_TASK REQUIREMENTS_
If an entry holds a picture, skip the picture but copy everything else exactly.

_SOURCE DATA_

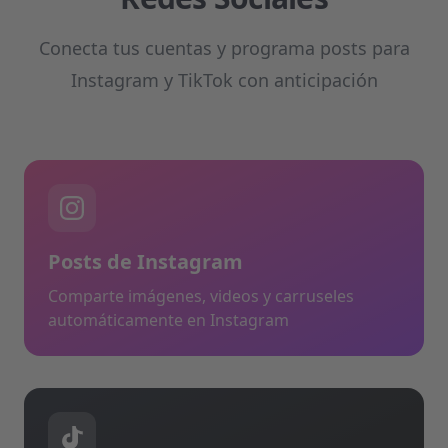
Conecta tus cuentas y programa posts para
Instagram y TikTok con anticipación
Posts de Instagram
Comparte imágenes, videos y carruseles
automáticamente en Instagram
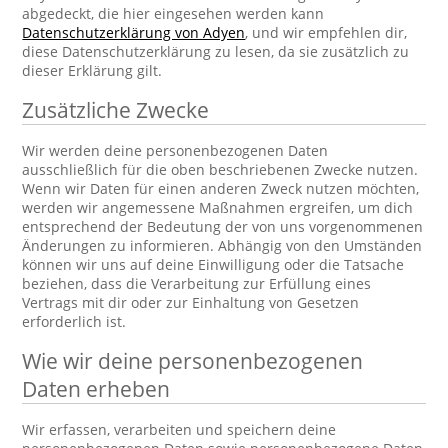
abgedeckt, die hier eingesehen werden kann
Datenschutzerklärung von Adyen
, und wir empfehlen dir,
diese Datenschutzerklärung zu lesen, da sie zusätzlich zu
dieser Erklärung gilt.
Zusätzliche Zwecke
Wir werden deine personenbezogenen Daten
ausschließlich für die oben beschriebenen Zwecke nutzen.
Wenn wir Daten für einen anderen Zweck nutzen möchten,
werden wir angemessene Maßnahmen ergreifen, um dich
entsprechend der Bedeutung der von uns vorgenommenen
Änderungen zu informieren. Abhängig von den Umständen
können wir uns auf deine Einwilligung oder die Tatsache
beziehen, dass die Verarbeitung zur Erfüllung eines
Vertrags mit dir oder zur Einhaltung von Gesetzen
erforderlich ist.
Wie wir deine personenbezogenen
Daten erheben
Wir erfassen, verarbeiten und speichern deine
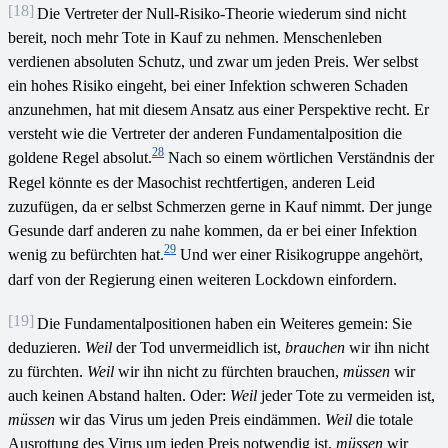
[18]
Die Vertreter der Null-Risiko-Theorie wiederum sind nicht
bereit, noch mehr Tote in Kauf zu nehmen. Menschenleben
verdienen absoluten Schutz, und zwar um jeden Preis. Wer selbst
ein hohes Risiko eingeht, bei einer Infektion schweren Schaden
anzunehmen, hat mit diesem Ansatz aus einer Perspektive recht. Er
versteht wie die Vertreter der anderen Fundamentalposition die
28
goldene Regel absolut.
Nach so einem wörtlichen Verständnis der
Regel könnte es der Masochist rechtfertigen, anderen Leid
zuzufügen, da er selbst Schmerzen gerne in Kauf nimmt. Der junge
Gesunde darf anderen zu nahe kommen, da er bei einer Infektion
29
wenig zu befürchten hat.
Und wer einer Risikogruppe angehört,
darf von der Regierung einen weiteren Lockdown einfordern.
[19]
Die Fundamentalpositionen haben ein Weiteres gemein: Sie
deduzieren.
Weil
der Tod unvermeidlich ist,
brauchen
wir ihn nicht
zu fürchten.
Weil
wir ihn nicht zu fürchten brauchen,
müssen
wir
auch keinen Abstand halten. Oder:
Weil
jeder Tote zu vermeiden ist,
müssen
wir das Virus um jeden Preis eindämmen.
Weil
die totale
Ausrottung des Virus um jeden Preis notwendig ist,
müssen
wir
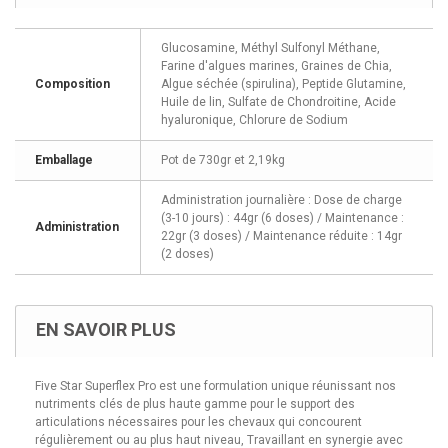
Glucosamine, Méthyl Sulfonyl Méthane,
Farine d'algues marines, Graines de Chia,
Composition
Algue séchée (spirulina), Peptide Glutamine,
Huile de lin, Sulfate de Chondroitine, Acide
hyaluronique, Chlorure de Sodium
Emballage
Pot de 730gr et 2,19kg
Administration journalière : Dose de charge
(3-10 jours) : 44gr (6 doses) / Maintenance :
Administration
22gr (3 doses) / Maintenance réduite : 14gr
(2 doses)
EN SAVOIR PLUS
Five Star Superflex Pro est une formulation unique réunissant nos
nutriments clés de plus haute gamme pour le support des
articulations nécessaires pour les chevaux qui concourent
régulièrement ou au plus haut niveau, Travaillant en synergie avec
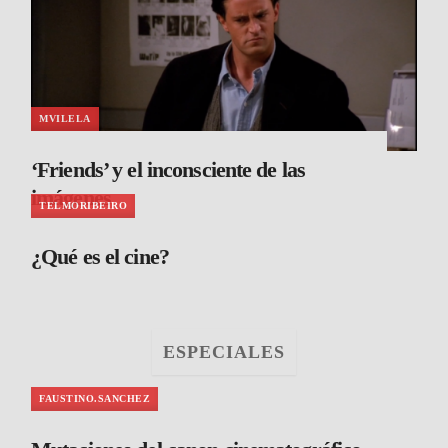
MVILELA
‘Friends’ y el inconsciente de las
imágenes
TELMORIBEIRO
¿Qué es el cine?
ESPECIALES
FAUSTINO.SANCHEZ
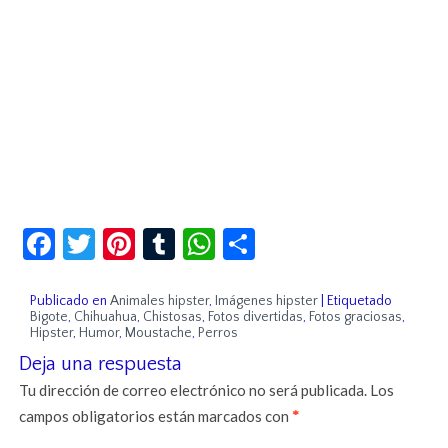
Facebook
Twitter
Pinterest
Tumblr
WhatsApp
Compartir
Publicado en
Animales hipster
,
Imágenes hipster
|
Etiquetado
Bigote
,
Chihuahua
,
Chistosas
,
Fotos divertidas
,
Fotos graciosas
,
Hipster
,
Humor
,
Moustache
,
Perros
Deja una respuesta
Tu dirección de correo electrónico no será publicada.
Los
campos obligatorios están marcados con
*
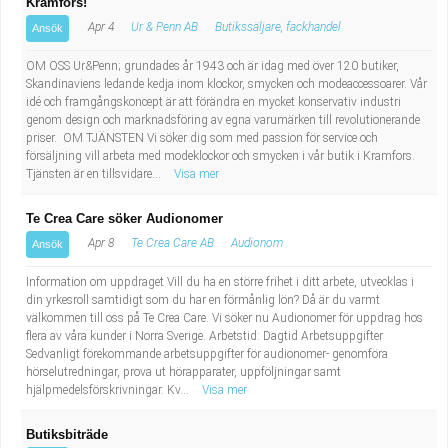
Kramfors!
Apr 4
Ur & Penn AB
Butikssäljare, fackhandel
Ansök
OM OSS Ur&Penn; grundades år 1943 och är idag med över 120 butiker,
Skandinaviens ledande kedja inom klockor, smycken och modeaccessoarer. Vår
idé och framgångskoncept är att förändra en mycket konservativ industri
genom design och marknadsföring av egna varumärken till revolutionerande
priser. OM TJÄNSTEN Vi söker dig som med passion för service och
försäljning vill arbeta med modeklockor och smycken i vår butik i Kramfors.
Tjänsten är en tillsvidare...
Visa mer
Te Crea Care söker Audionomer
Apr 8
Te Crea Care AB
Audionom
Ansök
Information om uppdraget Vill du ha en större frihet i ditt arbete, utvecklas i
din yrkesroll samtidigt som du har en förmånlig lön? Då är du varmt
välkommen till oss på Te Crea Care. Vi söker nu Audionomer för uppdrag hos
flera av våra kunder i Norra Sverige. Arbetstid: Dagtid Arbetsuppgifter
Sedvanligt förekommande arbetsuppgifter för audionomer- genomföra
hörselutredningar, prova ut hörapparater, uppföljningar samt
hjälpmedelsförskrivningar. Kv...
Visa mer
Butiksbiträde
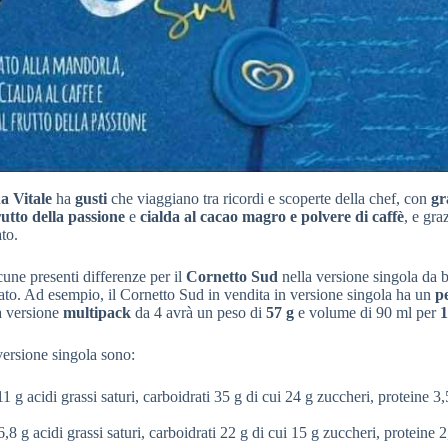
a Vitale
ha
gusti
che viaggiano tra ricordi e scoperte della chef, con
gr
rutto della passione
e
cialda al cacao magro e polvere di caffè
, e gra
to.
cune presenti differenze per il
Cornetto Sud
nella versione singola da b
cato. Ad esempio, il Cornetto Sud in vendita in versione singola ha un
p
a versione
multipack
da 4 avrà un peso di
57 g
e volume di 90 ml per
1
versione singola sono:
1 g acidi grassi saturi, carboidrati 35 g di cui 24 g zuccheri, proteine 3,
,8 g acidi grassi saturi, carboidrati 22 g di cui 15 g zuccheri, proteine 2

_TASK OUTPUT_
Conecta tus cuentas y programa posts para
Instagram y TikTok con anticipación
Posts de Instagram
Comparte imágenes, videos y carruseles
automáticamente en Instagram
abgedeckt, die hier eingesehen werden kann
Datenschutzerklärung von Adyen
, und wir empfehlen dir,
diese Datenschutzerklärung zu lesen, da sie zusätzlich zu
dieser Erklärung gilt.
Zusätzliche Zwecke
Wir werden deine personenbezogenen Daten
ausschließlich für die oben beschriebenen Zwecke nutzen.
Wenn wir Daten für einen anderen Zweck nutzen möchten,
werden wir angemessene Maßnahmen ergreifen, um dich
entsprechend der Bedeutung der von uns vorgenommenen
Änderungen zu informieren. Abhängig von den Umständen
können wir uns auf deine Einwilligung oder die Tatsache
beziehen, dass die Verarbeitung zur Erfüllung eines
Vertrags mit dir oder zur Einhaltung von Gesetzen
erforderlich ist.
Wie wir deine personenbezogenen
Daten erheben
Wir erfassen, verarbeiten und speichern deine
[18]
Die Vertreter der Null-Risiko-Theorie wiederum sind nicht
bereit, noch mehr Tote in Kauf zu nehmen. Menschenleben
verdienen absoluten Schutz, und zwar um jeden Preis. Wer selbst
ein hohes Risiko eingeht, bei einer Infektion schweren Schaden
anzunehmen, hat mit diesem Ansatz aus einer Perspektive recht. Er
versteht wie die Vertreter der anderen Fundamentalposition die
28
goldene Regel absolut.
Nach so einem wörtlichen Verständnis der
Regel könnte es der Masochist rechtfertigen, anderen Leid
zuzufügen, da er selbst Schmerzen gerne in Kauf nimmt. Der junge
Gesunde darf anderen zu nahe kommen, da er bei einer Infektion
29
wenig zu befürchten hat.
Und wer einer Risikogruppe angehört,
darf von der Regierung einen weiteren Lockdown einfordern.
[19]
Die Fundamentalpositionen haben ein Weiteres gemein: Sie
deduzieren.
Weil
der Tod unvermeidlich ist,
brauchen
wir ihn nicht
zu fürchten.
Weil
wir ihn nicht zu fürchten brauchen,
müssen
wir
auch keinen Abstand halten. Oder:
Weil
jeder Tote zu vermeiden ist,
müssen
wir das Virus um jeden Preis eindämmen.
Weil
die totale
Ausrottung des Virus um jeden Preis notwendig ist,
müssen
wir
Glucosamine, Méthyl Sulfonyl Méthane,
Farine d'algues marines, Graines de Chia,
Composition
Algue séchée (spirulina), Peptide Glutamine,
Huile de lin, Sulfate de Chondroitine, Acide
hyaluronique, Chlorure de Sodium
Emballage
Pot de 730gr et 2,19kg
Administration journalière : Dose de charge
(3-10 jours) : 44gr (6 doses) / Maintenance :
Administration
22gr (3 doses) / Maintenance réduite : 14gr
(2 doses)
EN SAVOIR PLUS
Five Star Superflex Pro est une formulation unique réunissant nos
nutriments clés de plus haute gamme pour le support des
articulations nécessaires pour les chevaux qui concourent
régulièrement ou au plus haut niveau, Travaillant en synergie avec
MVILELA
‘Friends’ y el inconsciente de las
imágenes
TELMORIBEIRO
¿Qué es el cine?
ESPECIALES
FAUSTINO.SANCHEZ
Facebook
Twitter
Pinterest
Tumblr
WhatsApp
Compartir
Publicado en
Animales hipster
,
Imágenes hipster
|
Etiquetado
Bigote
,
Chihuahua
,
Chistosas
,
Fotos divertidas
,
Fotos graciosas
,
Hipster
,
Humor
,
Moustache
,
Perros
Deja una respuesta
Tu dirección de correo electrónico no será publicada.
Los
campos obligatorios están marcados con
*
Kramfors!
Apr 4
Ur & Penn AB
Butikssäljare, fackhandel
Ansök
OM OSS Ur&Penn; grundades år 1943 och är idag med över 120 butiker,
Skandinaviens ledande kedja inom klockor, smycken och modeaccessoarer. Vår
idé och framgångskoncept är att förändra en mycket konservativ industri
genom design och marknadsföring av egna varumärken till revolutionerande
priser. OM TJÄNSTEN Vi söker dig som med passion för service och
försäljning vill arbeta med modeklockor och smycken i vår butik i Kramfors.
Tjänsten är en tillsvidare...
Visa mer
Te Crea Care söker Audionomer
Apr 8
Te Crea Care AB
Audionom
Ansök
Information om uppdraget Vill du ha en större frihet i ditt arbete, utvecklas i
din yrkesroll samtidigt som du har en förmånlig lön? Då är du varmt
välkommen till oss på Te Crea Care. Vi söker nu Audionomer för uppdrag hos
flera av våra kunder i Norra Sverige. Arbetstid: Dagtid Arbetsuppgifter
Sedvanligt förekommande arbetsuppgifter för audionomer- genomföra
hörselutredningar, prova ut hörapparater, uppföljningar samt
hjälpmedelsförskrivningar. Kv...
Visa mer
Butiksbiträde
a Vitale
ha
gusti
che viaggiano tra ricordi e scoperte della chef, con
gr
rutto della passione
e
cialda al cacao magro e polvere di caffè
, e gra
to.
cune presenti differenze per il
Cornetto Sud
nella versione singola da b
cato. Ad esempio, il Cornetto Sud in vendita in versione singola ha un
p
a versione
multipack
da 4 avrà un peso di
57 g
e volume di 90 ml per
1
versione singola sono:
1 g acidi grassi saturi, carboidrati 35 g di cui 24 g zuccheri, proteine 3,
,8 g acidi grassi saturi, carboidrati 22 g di cui 15 g zuccheri, proteine 2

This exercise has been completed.